REQUIREMENT:
How many lines below contain the string "label"? Reply with the number alone.

ENTRIES SHOWN:
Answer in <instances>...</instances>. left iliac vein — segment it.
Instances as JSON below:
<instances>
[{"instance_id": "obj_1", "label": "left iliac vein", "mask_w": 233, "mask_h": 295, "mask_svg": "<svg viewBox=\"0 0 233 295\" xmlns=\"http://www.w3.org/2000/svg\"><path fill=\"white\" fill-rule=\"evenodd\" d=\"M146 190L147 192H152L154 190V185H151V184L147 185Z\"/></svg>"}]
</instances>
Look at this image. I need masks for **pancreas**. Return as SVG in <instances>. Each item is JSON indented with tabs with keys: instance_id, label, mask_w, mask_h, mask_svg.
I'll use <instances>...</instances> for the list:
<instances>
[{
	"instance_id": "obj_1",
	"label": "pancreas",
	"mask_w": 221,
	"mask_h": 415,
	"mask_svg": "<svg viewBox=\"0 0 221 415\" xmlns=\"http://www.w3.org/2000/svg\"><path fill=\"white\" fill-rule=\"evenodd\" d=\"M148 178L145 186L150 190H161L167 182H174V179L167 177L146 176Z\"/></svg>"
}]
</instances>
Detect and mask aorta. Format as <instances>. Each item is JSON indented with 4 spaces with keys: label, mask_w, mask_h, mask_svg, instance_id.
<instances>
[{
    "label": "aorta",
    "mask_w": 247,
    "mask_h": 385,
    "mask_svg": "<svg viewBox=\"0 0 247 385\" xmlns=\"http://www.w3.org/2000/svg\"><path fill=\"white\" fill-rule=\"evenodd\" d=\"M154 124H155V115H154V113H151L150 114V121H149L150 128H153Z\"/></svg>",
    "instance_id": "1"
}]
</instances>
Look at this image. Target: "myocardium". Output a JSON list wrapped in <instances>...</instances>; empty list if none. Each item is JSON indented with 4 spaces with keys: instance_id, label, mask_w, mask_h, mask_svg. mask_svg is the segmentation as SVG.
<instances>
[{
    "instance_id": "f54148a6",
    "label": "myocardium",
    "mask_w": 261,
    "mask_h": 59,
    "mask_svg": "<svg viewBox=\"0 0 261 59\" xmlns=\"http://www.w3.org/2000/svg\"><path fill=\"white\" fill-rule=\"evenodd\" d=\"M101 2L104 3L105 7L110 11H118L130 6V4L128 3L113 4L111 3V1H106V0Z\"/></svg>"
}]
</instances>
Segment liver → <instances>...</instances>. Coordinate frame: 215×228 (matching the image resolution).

SOLUTION TO THE PROBLEM:
7